Source: PitchBook | LCD • Data through March 18, 2024.
Direct lending analysis is based on transactions covered by LCD News

Any competition between BSL and DL, when it does occur, tends to happen in the upper middle market—companies with EBITDA2 >US$100 million. Direct lenders in that portion of the market may lose some market share and see spreads compressed. However, the core middle market—companies with EBITDA between US$25 million-US$100 million—will still benefit from increased deal flow, as financial sponsors (the lifeblood of this segment) get more comfortable doing deals after a period of dormancy. It is still a win-win. Business media outlets like Bloomberg and others tend to underreport these middle-market transactions, because they lack the sensational value of a US$1 billion+ headline. These under the radar transactions are where alpha may be captured. For example, the core middle market still has a healthy, albeit diminished, illiquidity premium. In contrast, the upper middle market has seen its illiquidity premium over syndicated deals get squeezed significantly.
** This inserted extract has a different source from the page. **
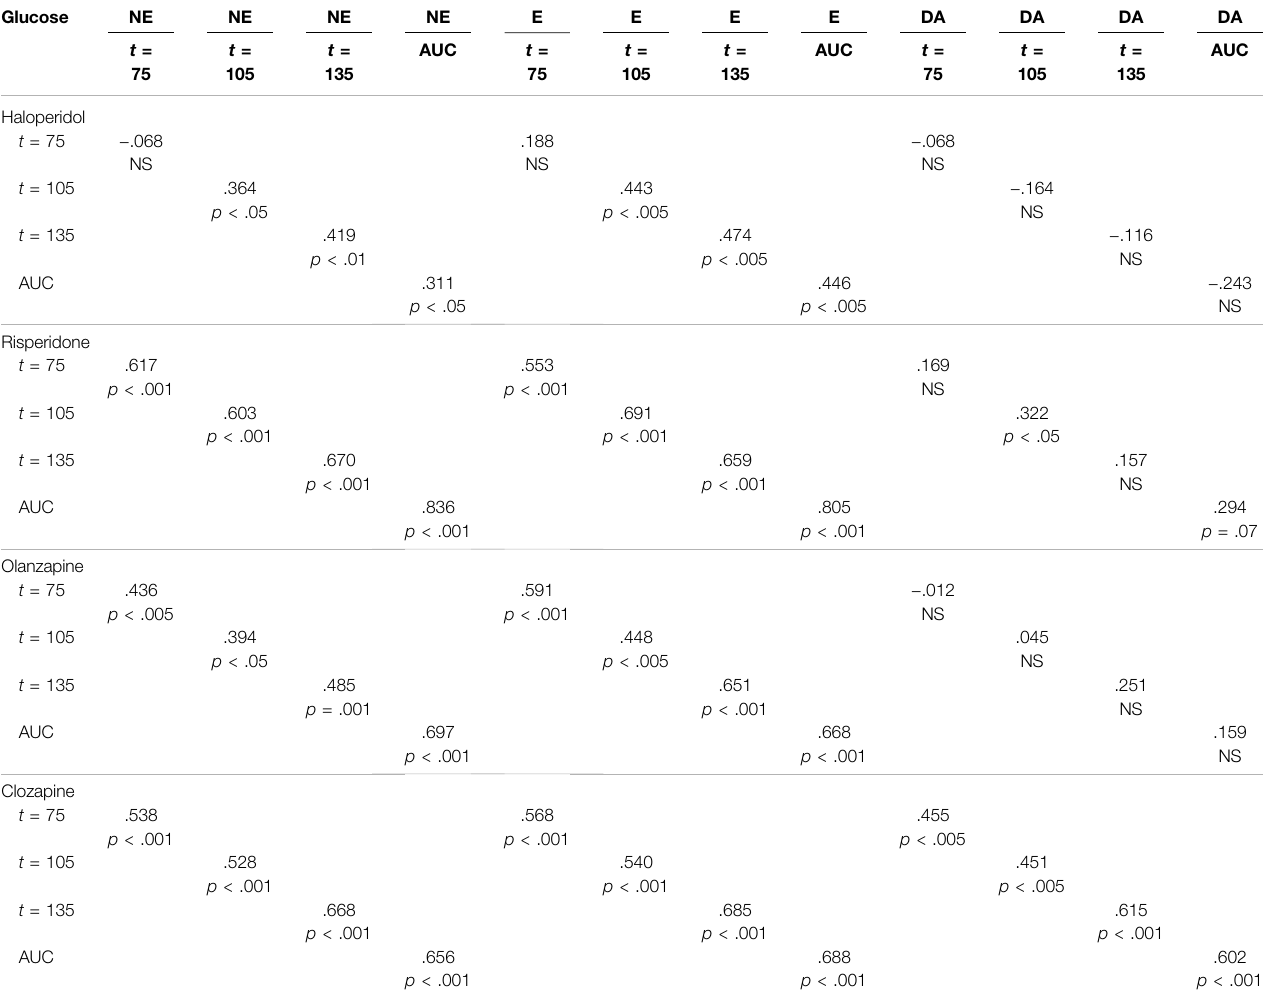
TABLE 1 | Associations between glucose intolerance and plasma catecholamine levels in adult female rats.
The bottom line is that it doesn’t have to be a binary selection between BSL or DL debt for allocators—there are opportunities in both. We see in Exhibit 2 that private credit deals continued to grow in number over the first quarter of 2024.     

Exhibit 2: Direct Lending Is not Going Away

Count of LBOs Financed in BSL vs. Private Credit Market
Data through March 18, 2024

 

Source: Source: PitchBook | LCD • Data through March 18, 2024
Private credit count is based on transactions covered by LCD News

The symbiotic relationship between BSL and DL is even more direct in some situations. More recently we are seeing deals that have both a BSL and DL structure. For example, in February of this year Ardonaugh Group Ltd.3 recapitalized its business with both DL and BSL components in the financing.

This practice isn’t abnormal. For many years, the typical LBO would have a first lien BSL component provided by collateralized loan obligations (CLOs), and a junior second-lien component provided by direct lending firms. Eventually lines got blurred and these structures became blended unitranche deals, where everyone was competing for the same pie. Today we're seeing a return of second-lien deals, such as the financing to support the leveraged buyout of Truist Financial Corp.’s insurance business.4 In my view, this practice is a better way of slicing the pie—the risk gets allocated appropriately. Those who want lower risk (BSL lenders) get the lower risk senior debt (first lien), and those seeking higher spread get the second-lien junior debt.  

Not always win-win: Covenant-lite growth may be warning sign

While both BSL and DL can coexist in the same market, there can be a downside to increased competition between the two debt structures. When markets get more competitive in the upper- middle-market segment, we often begin to see more risk-taking. Symptoms of froth, such as a lack of financial maintenance covenants (cov-lite) in documents, may become more frequent in DL structures. This should be the exception not the norm. This heightened risk can spread to the core middle market as well, which is not fully immune from these trends despite being more sheltered from competition. 

In conclusion, increased activity in the BSL space is not necessarily a bad thing for DL, and vice versa. They can coexist and even complement each other, providing a variety of financing options for different risk appetites. It is not an either/or condition, it is both/and. Even birds and cats get along sometimes.